Records from a data source:
________________________

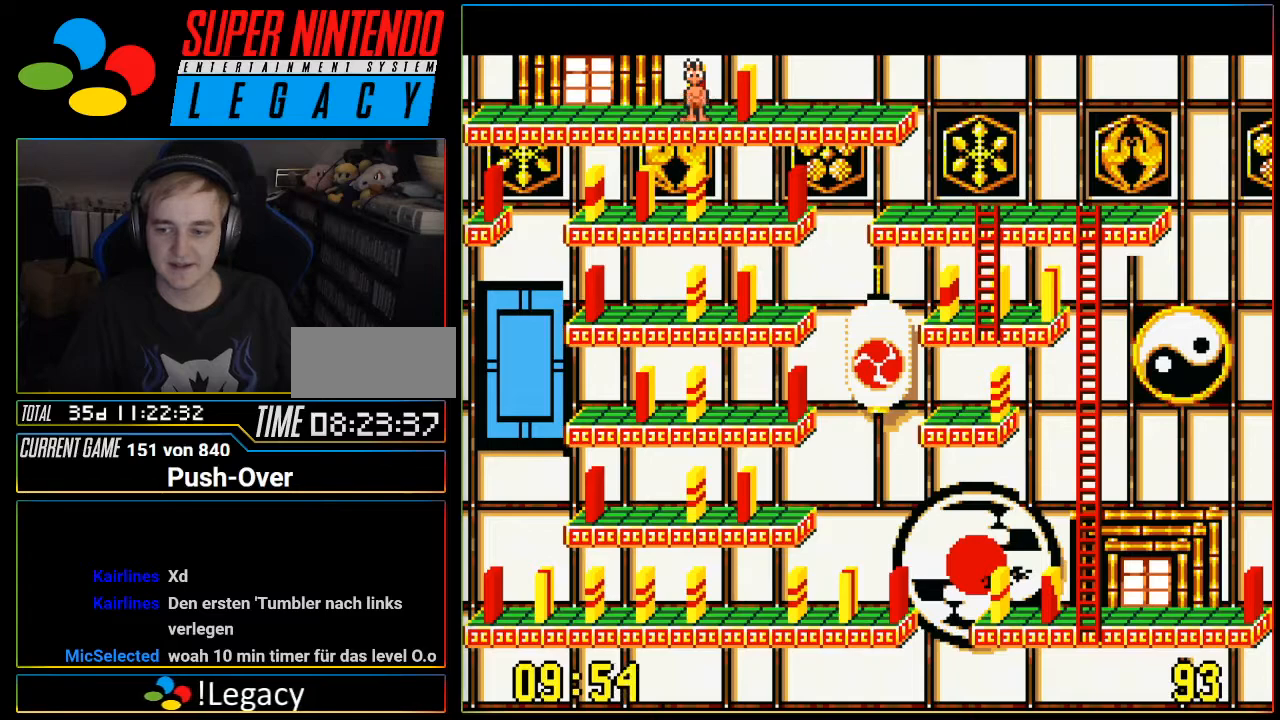
{"buttons": [], "events": []}
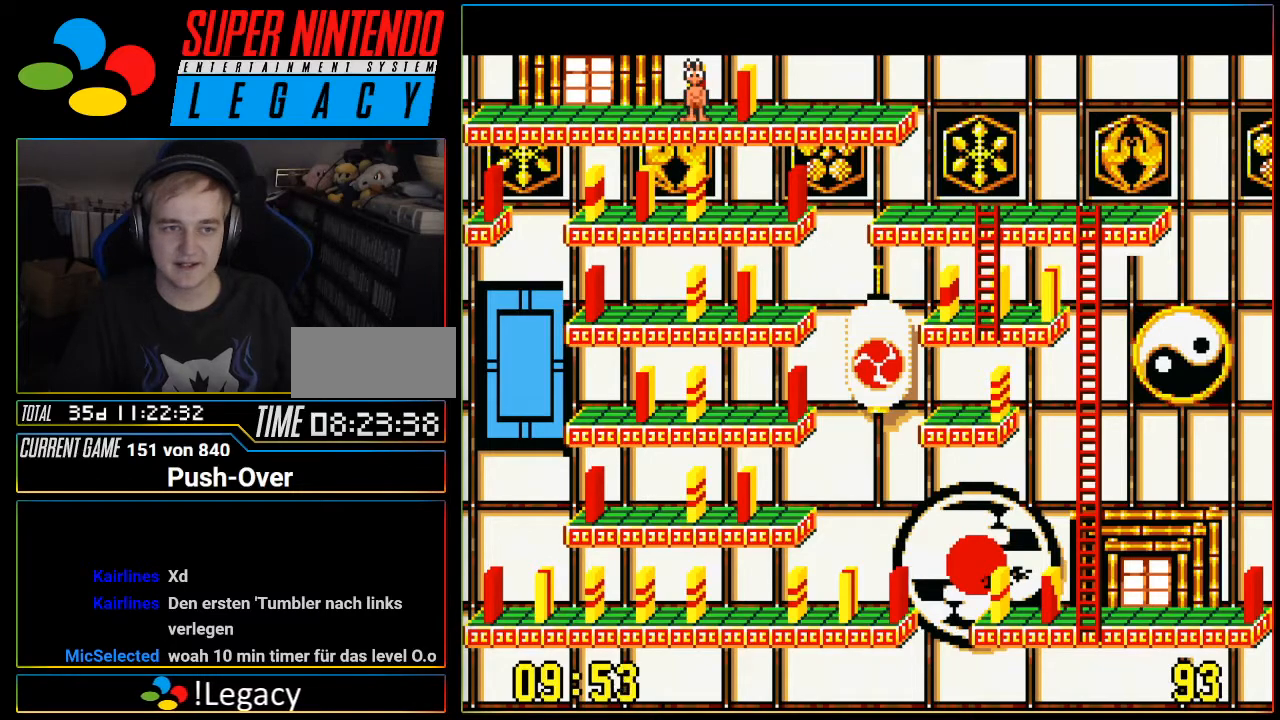
{"buttons": [], "events": [[216, "A", "down"], [400, "A", "up"]]}
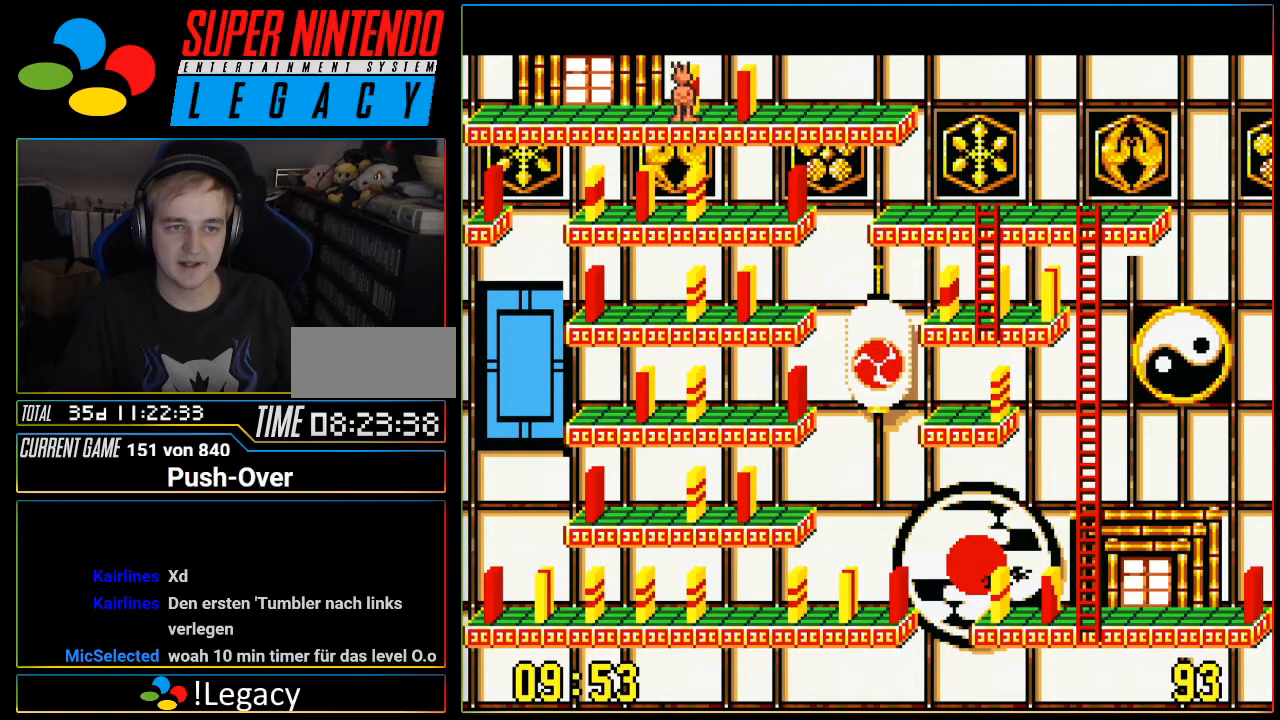
{"buttons": ["DPAD_RIGHT"], "events": [[234, "DPAD_RIGHT", "down"]]}
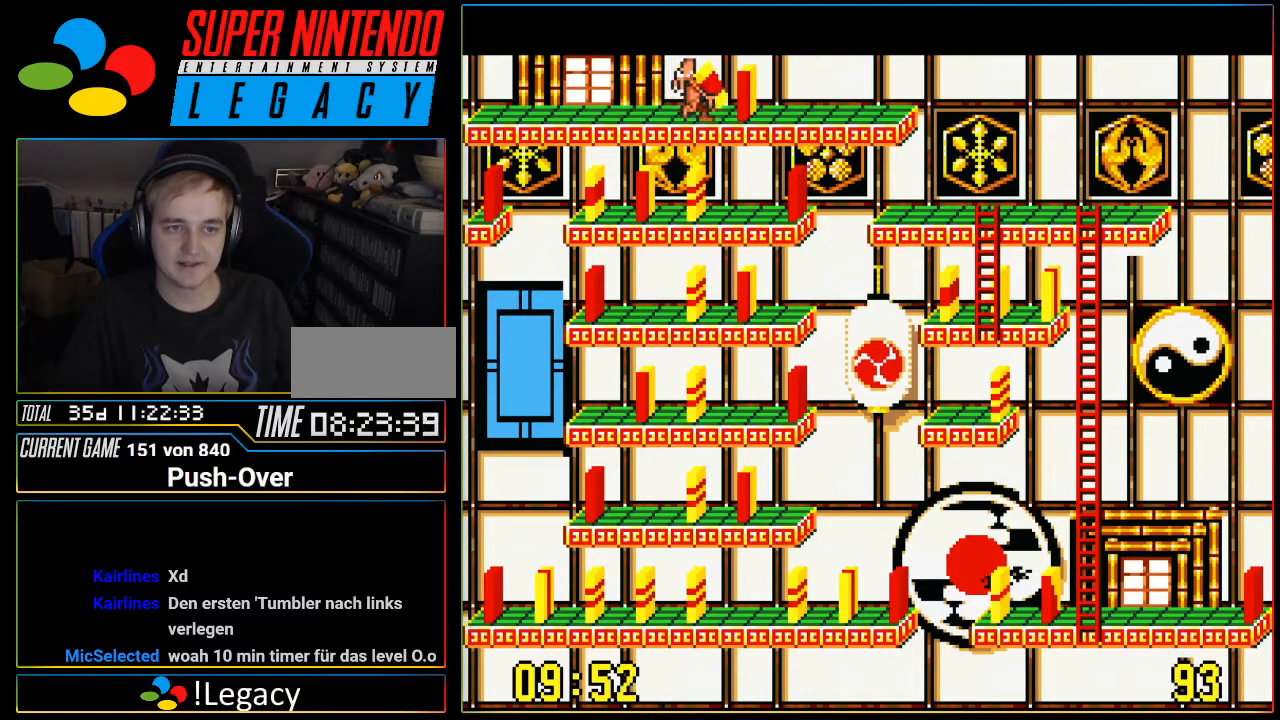
{"buttons": [], "events": [[433, "DPAD_RIGHT", "up"]]}
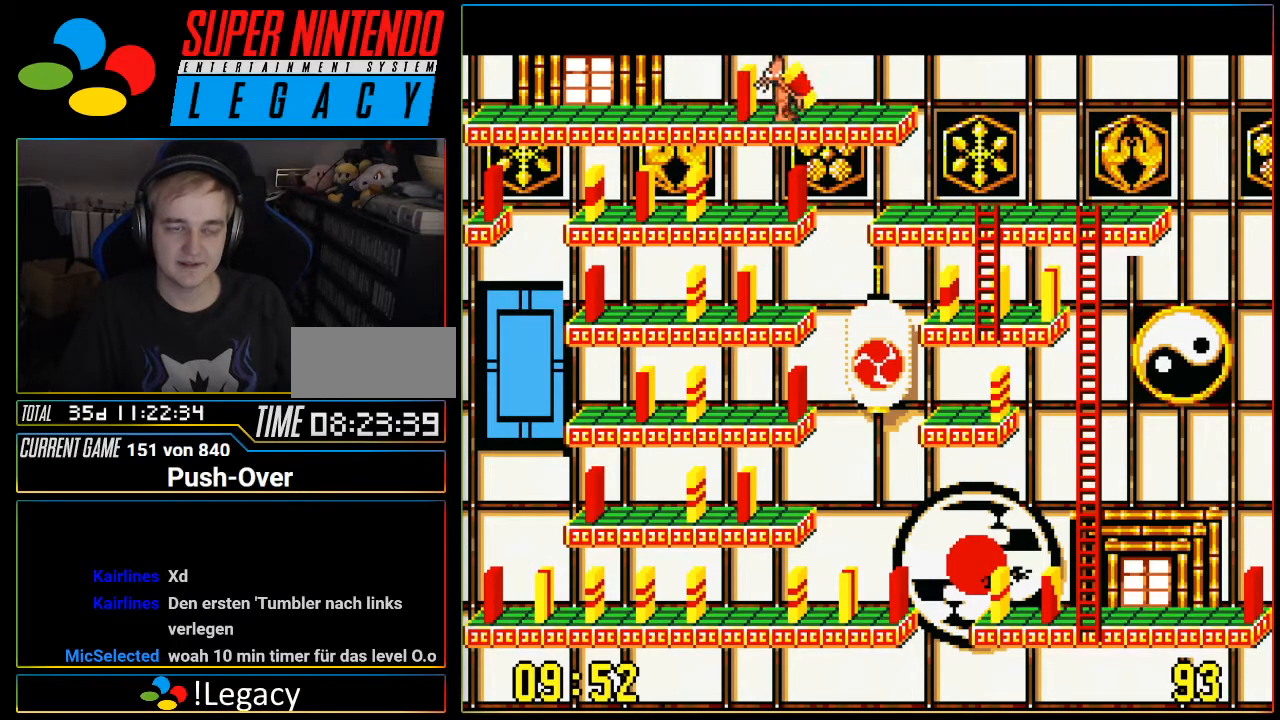
{"buttons": [], "events": [[400, "DPAD_RIGHT", "down"], [484, "DPAD_RIGHT", "up"]]}
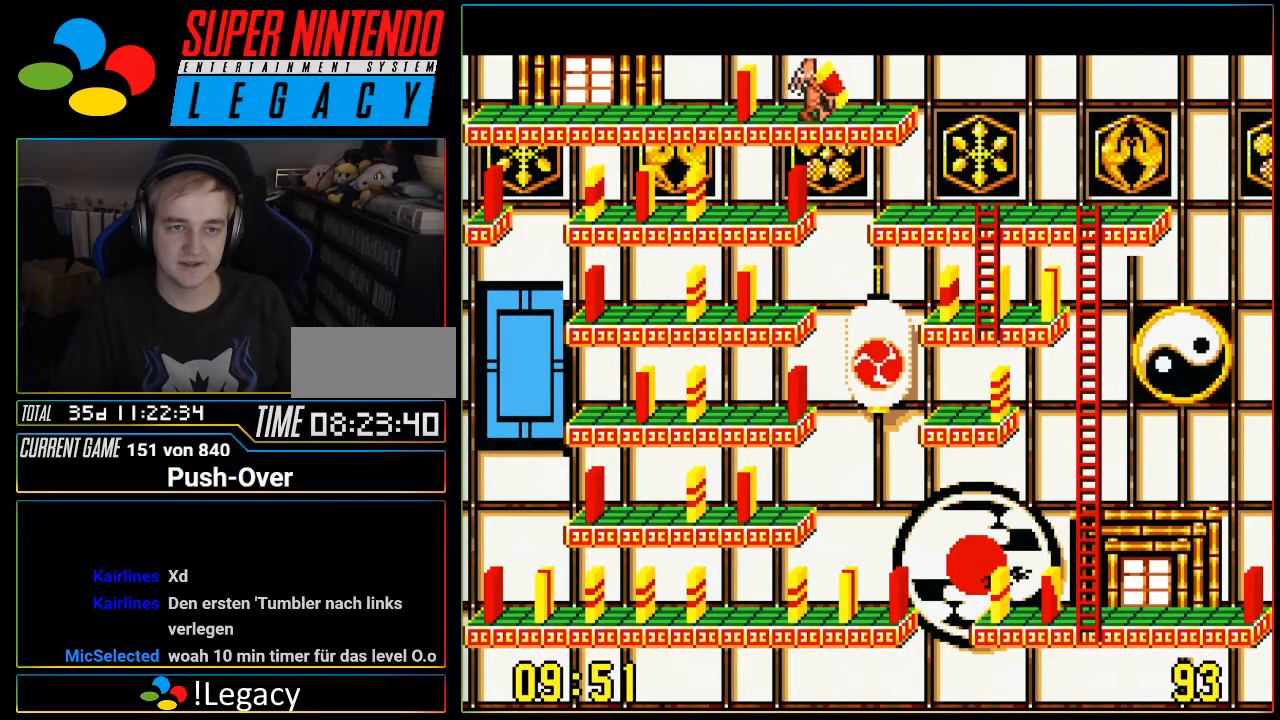
{"buttons": [], "events": []}
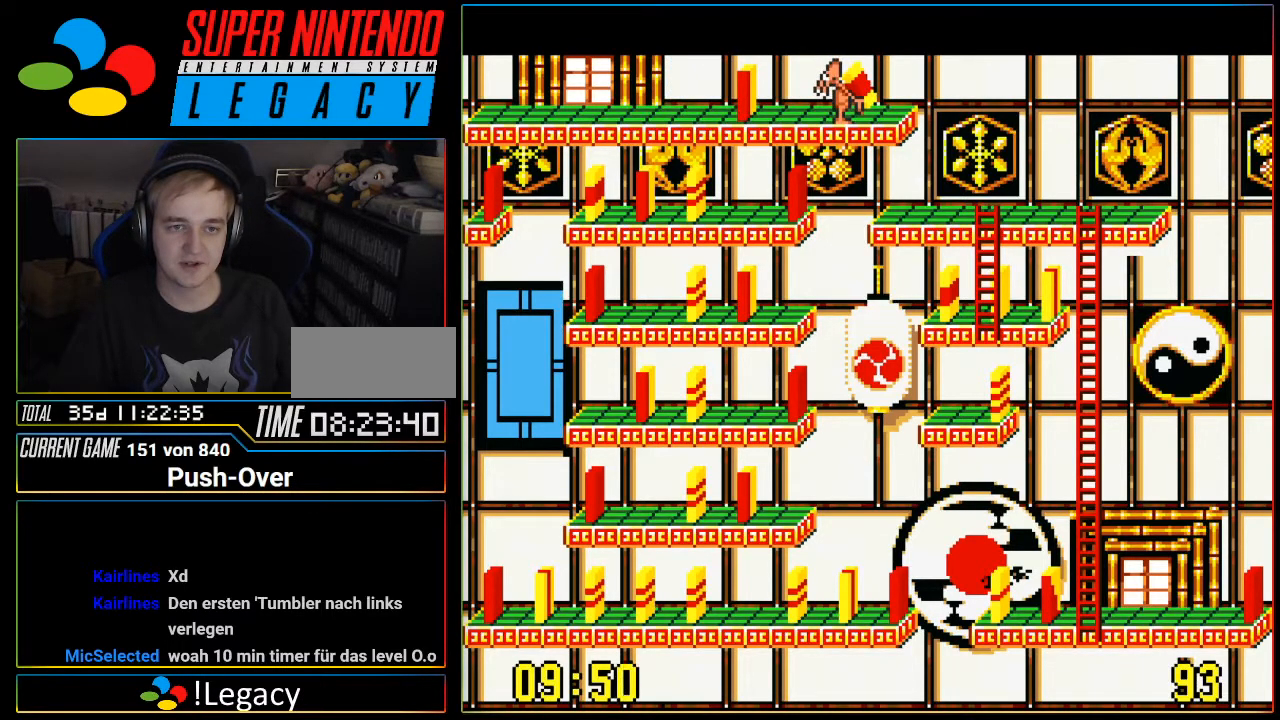
{"buttons": [], "events": [[217, "DPAD_LEFT", "down"], [267, "DPAD_LEFT", "up"]]}
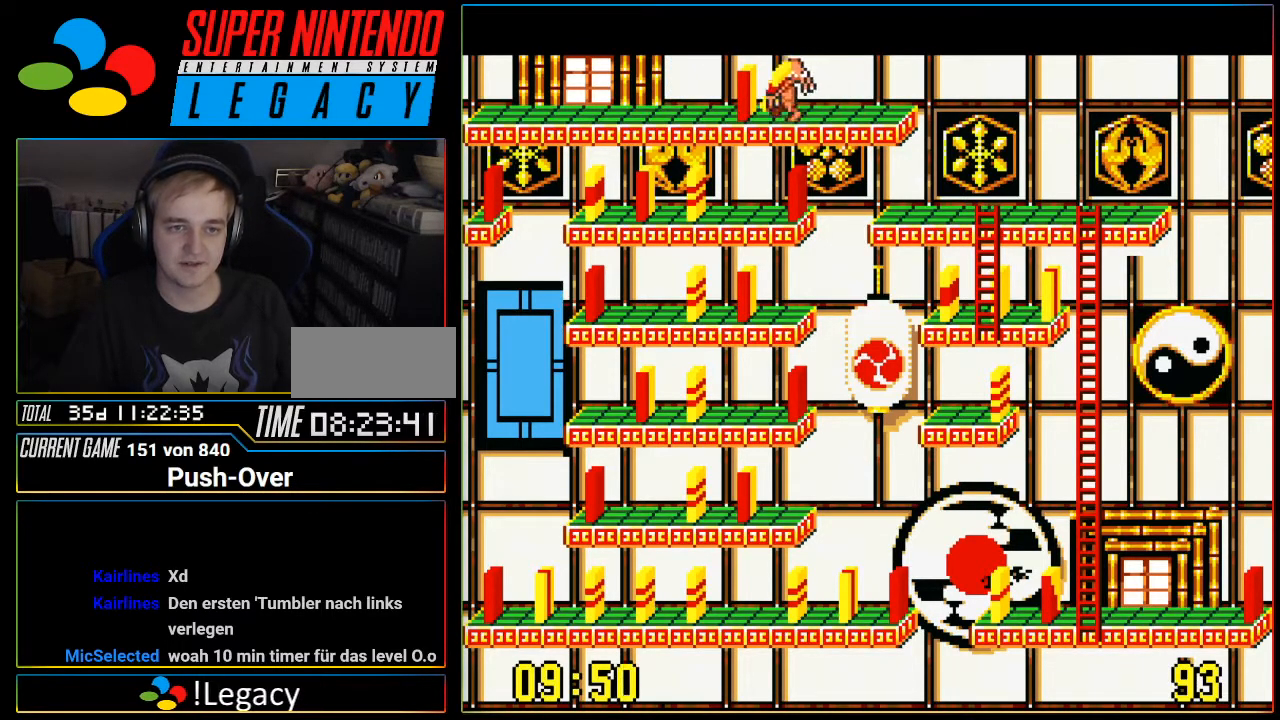
{"buttons": [], "events": [[150, "A", "down"], [400, "A", "up"]]}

________________________

What you are asked to do:
Each entry above must be repeated word for word, minus its images.

Finished task:
{"buttons": [], "events": []}
{"buttons": [], "events": [[216, "A", "down"], [400, "A", "up"]]}
{"buttons": ["DPAD_RIGHT"], "events": [[234, "DPAD_RIGHT", "down"]]}
{"buttons": [], "events": [[433, "DPAD_RIGHT", "up"]]}
{"buttons": [], "events": [[400, "DPAD_RIGHT", "down"], [484, "DPAD_RIGHT", "up"]]}
{"buttons": [], "events": []}
{"buttons": [], "events": [[217, "DPAD_LEFT", "down"], [267, "DPAD_LEFT", "up"]]}
{"buttons": [], "events": [[150, "A", "down"], [400, "A", "up"]]}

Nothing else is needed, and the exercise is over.